Since content moderation continues to be a critical aspect of how social media platforms work – one that may put pressure on them to get the right results, or at least get better at tackling them – a startup has a number of data and image models created to support this Along with any other task that requires automatic recognition of objects or text, a large round of funding is announced.
Hive has built a training database based on crowdsourced contributions from around 2 million people worldwide and then supports a number of APIs that can automatically identify images of objects, words and phrases – a process that is not just used to moderate content Platforms, but also in creating algorithms for autonomous systems, back office computing, and more – raised $ 85 million in a Series D funding round, which the startup has confirmed is worth $ 2 billion Have US dollars.

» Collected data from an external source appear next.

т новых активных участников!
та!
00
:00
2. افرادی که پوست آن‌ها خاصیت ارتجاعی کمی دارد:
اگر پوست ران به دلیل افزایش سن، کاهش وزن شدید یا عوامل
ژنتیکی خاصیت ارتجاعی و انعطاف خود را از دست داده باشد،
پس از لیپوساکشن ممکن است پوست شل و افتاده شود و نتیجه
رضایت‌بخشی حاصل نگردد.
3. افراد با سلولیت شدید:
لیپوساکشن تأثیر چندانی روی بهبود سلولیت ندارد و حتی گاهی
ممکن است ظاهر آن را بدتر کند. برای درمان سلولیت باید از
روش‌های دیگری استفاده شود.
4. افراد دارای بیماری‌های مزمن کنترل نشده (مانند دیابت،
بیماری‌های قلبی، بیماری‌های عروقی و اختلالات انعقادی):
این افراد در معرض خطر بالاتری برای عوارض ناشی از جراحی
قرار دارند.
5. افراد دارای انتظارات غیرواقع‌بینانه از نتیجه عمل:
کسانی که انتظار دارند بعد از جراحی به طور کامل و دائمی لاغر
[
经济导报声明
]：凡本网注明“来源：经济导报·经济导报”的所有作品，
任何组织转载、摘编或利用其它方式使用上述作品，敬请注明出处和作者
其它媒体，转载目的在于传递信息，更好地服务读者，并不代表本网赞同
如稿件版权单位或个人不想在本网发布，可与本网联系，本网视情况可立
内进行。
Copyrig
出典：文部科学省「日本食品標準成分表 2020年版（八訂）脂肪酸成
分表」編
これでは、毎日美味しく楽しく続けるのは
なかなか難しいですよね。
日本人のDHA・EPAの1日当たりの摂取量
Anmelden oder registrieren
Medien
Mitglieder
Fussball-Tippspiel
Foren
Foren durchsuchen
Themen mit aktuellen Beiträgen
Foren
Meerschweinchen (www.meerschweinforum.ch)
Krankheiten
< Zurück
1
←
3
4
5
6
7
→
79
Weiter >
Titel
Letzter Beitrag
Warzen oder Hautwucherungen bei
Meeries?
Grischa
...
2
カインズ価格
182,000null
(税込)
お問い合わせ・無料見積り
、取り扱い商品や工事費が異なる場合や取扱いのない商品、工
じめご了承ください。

“Our work is focused on developing AI models that can help automate manual work in the past,” said Kevin Guo, co-founder and CEO of Hive. “We’ve heard of RPA and other workflow automation, and that’s important too, but it also showed that there are certain things that people shouldn’t do that are very structural, but these systems actually can’t address a lot other work that is unstructured. “Hive’s models help improve the structure of this other work, and Guo claims they offer” near-human accuracy. “
The funding is being led by Glynn Capital, which includes General Catalyst, Tomales Bay Capital, Jericho Capital, and Bain & Company, as well as other unnamed investors. The company has now raised $ 121 million, making this final round an especially big leap.

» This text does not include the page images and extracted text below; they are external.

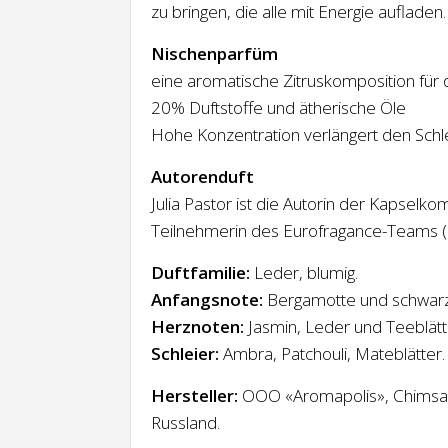
zu bringen, die alle mit Energie aufladen.
Nischenparfüm
eine aromatische Zitruskomposition für d
20% Duftstoffe und ätherische Öle
Hohe Konzentration verlängert den Schle
Autorenduft
Julia Pastor ist die Autorin der Kapselk
Teilnehmerin des Eurofragance-Teams (
Duftfamilie:
Leder, blumig.
Anfangsnote:
Bergamotte und schwarz
Herznoten:
Jasmin, Leder und Teeblätt
Schleier:
Ambra, Patchouli, Mateblätter.
Hersteller:
OOO «Aromapolis», Chimsawo
Russland.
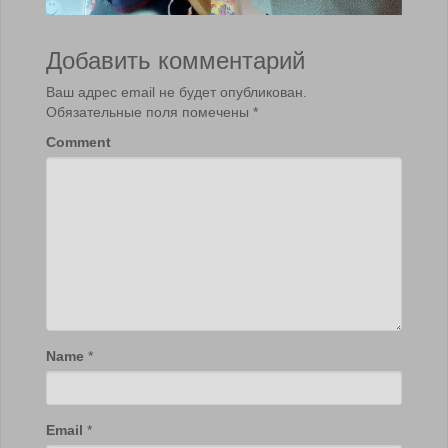
Добавить комментарий
Ваш адрес email не будет опубликован.
Обязательные поля помечены
*
Comment
Name
*
Email
*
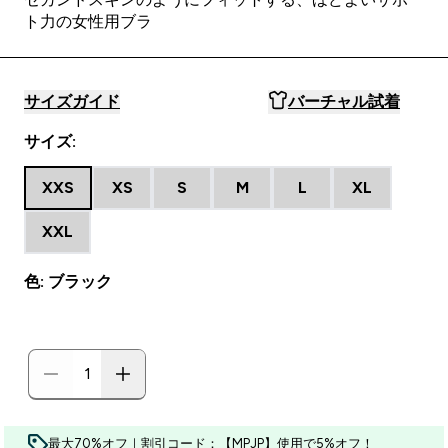
ト力の女性用ブラ
サイズガイド
バーチャル試着
サイズ:
XXS
XS
S
M
L
XL
XXL
色: ブラック
最大70%オフ｜割引コード：【MPJP】使用で5%オフ！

The company has been a little under the radar since its inception in 2017, which apparently was a linchpin of founder Kevin Guo’s previous startup, a Q&A platform called Kiwi, which was itself a product of a project from its time in Stanford. But since then it has quietly taken on some interesting clients including Reddit, Yubo, Chatroulette, Omegle and Tango, along with NBCUniversal, Interpublic Group, Walmart, Visa, Anheuser-Busch InBev and others. In total, it has around 100 customers and has grown by more than 300% in the last year.

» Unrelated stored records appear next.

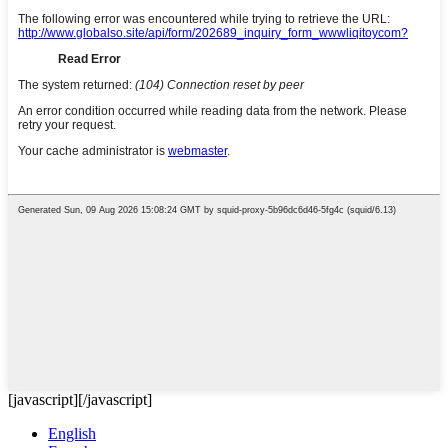
[javascript]
[/javascript]
English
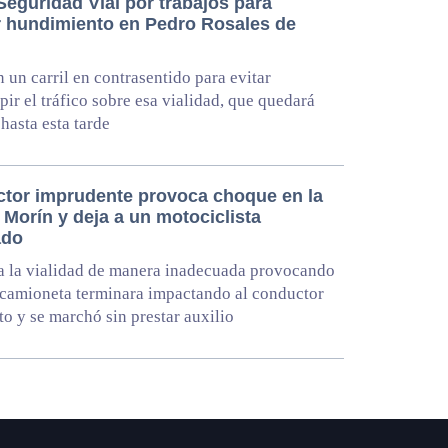
Seguridad Vial por trabajos para
r hundimiento en Pedro Rosales de
n un carril en contrasentido para evitar
pir el tráfico sobre esa vialidad, que quedará
 hasta esta tarde
tor imprudente provoca choque en la
Morín y deja a un motociclista
ado
a la vialidad de manera inadecuada provocando
camioneta terminara impactando al conductor
to y se marchó sin prestar auxilio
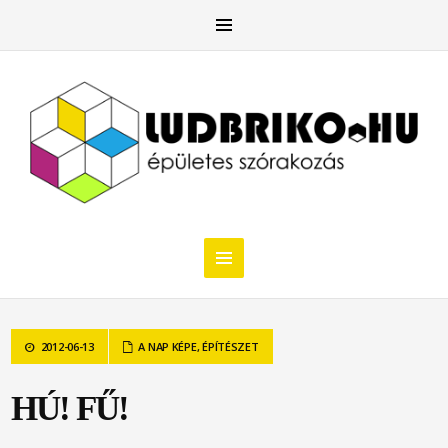
2012-06-13
A NAP KÉPE
,
ÉPÍTÉSZET
HÚ! FŰ!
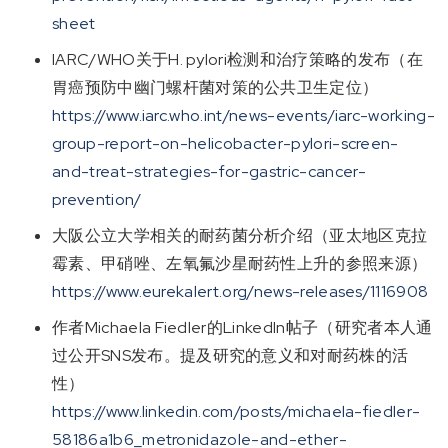
sheet
IARC/WHO关于H. pylori检测和治疗策略的发布（在
胃癌预防中幽门螺杆菌对策的公共卫生定位）
https://www.iarc.who.int/news-events/iarc-working-
group-report-on-helicobacter-pylori-screen-
and-treat-strategies-for-gastric-cancer-
prevention/
大阪公立大学相关的耐药菌分析介绍（亚太地区克拉
霉素、甲硝唑、左氧氟沙星耐药性上升的参照来源）
https://www.eurekalert.org/news-releases/1116908
作者Michaela Fiedler的LinkedIn帖子（研究者本人通
过公开SNS发布。提及研究的意义和对耐药株的活
性）
https://www.linkedin.com/posts/michaela-fiedler-
58186a1b6_metronidazole-and-ether-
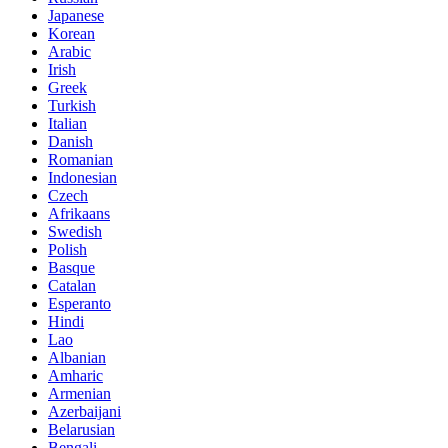
Japanese
Korean
Arabic
Irish
Greek
Turkish
Italian
Danish
Romanian
Indonesian
Czech
Afrikaans
Swedish
Polish
Basque
Catalan
Esperanto
Hindi
Lao
Albanian
Amharic
Armenian
Azerbaijani
Belarusian
Bengali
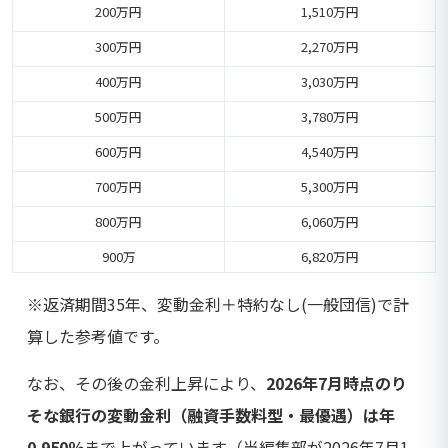
200万円
1,510万円
300万円
2,270万円
400万円
3,030万円
500万円
3,780万円
600万円
4,540万円
700万円
5,300万円
800万円
6,060万円
900万
6,820万円
※返済期間35年、変動金利＋特約なし(一般団信)で計
算した参考値です。
なお、その後の金利上昇により、
2026年7月時点のり
そな銀行の変動金利（融資手数料型・最優遇）は年
0.950％
まで上がっています（当編集部が2026年7月1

Hive began by identifying images and working with companies building autonomous systems. When you talk to Guo about Zoom, you will likely get a screenshot of some of this work as a backdrop as cars race across the Golden Gate Bridge.
Today, most of Hive’s activity (excuse the pun) revolves around moderation, some of which contain images, others text and streamed audio – which is converted to text and then moderated as it would be. (I believe autonomous car modeling is still used as a background as it is a little less disruptive than a content moderation image as you can see below.)
Firstly because it’s a very classic problem that you can imagine being solved or aided by the use of AI, and secondly because it’s such a big problem on the internet today, there is one Range of other startups creating platforms to manage online abuse, including harassment, and help with content moderation.
These include Sentropy, Block Party, L1ght, and Spectrum Labs, not to mention lots of tools built by big tech companies themselves. (Instagram, for example, just launched its latest tools today that users can use to combat abuse in DMs: it created the whole thing in-house, the company told me.)
But as Kevin Guo describes it, what made Hive stand out from the crowd was the crowd, so to speak. Over the past few years, the company has slowly built up a database of “abuse” or “abuse” through crowdsourcing feedback from around 2 million users who are paid with either “normal” money or Bitcoin to go through a series of images and text elements in sequence identify other things. (Bitcoin started as a side offer and now makes up the bulk of contributor pay, Guo said.)
This database, in turn, supports a number of APIs used by Hive customers to aid them in running their own moderation tools, or for any workflow that requires frequent and quick identification.
Most of the language learning in the system is currently based on English and several other popular global languages such as Spanish and French. Part of the funds will be used to expand reach and global coverage, also in a broader usage. It also leads to a wider range of use cases for the data and technology created by Hive.
One of them, Guo said, involves a new approach to advertising based on showing ads related to something you may have just read or seen on screen. Very GDPR friendly as it involves absolutely no involvement of any data or your online browsing activities (anonymized or not). This is gaining traction with brands that originally came to Hive to help protect their IP or reputation management and these are now how they can use the tool to get the word out about themselves more effectively.
The ways Hive’s AI can be used in the future is part of what attracted the investment today. The focus on how it was created in the cloud underscores this extensibility.
“Cloud computing has seen tremendous adoption in recent years, but only a small fraction of companies are currently using cloud-based machine learning solutions,” said Charlie Friedland, principal at Glynn Capital, in a statement. “We believe that cloud-hosted machine learning models will be a key component of cloud growth in the years to come, and Hive is well positioned as an early leader in this space.”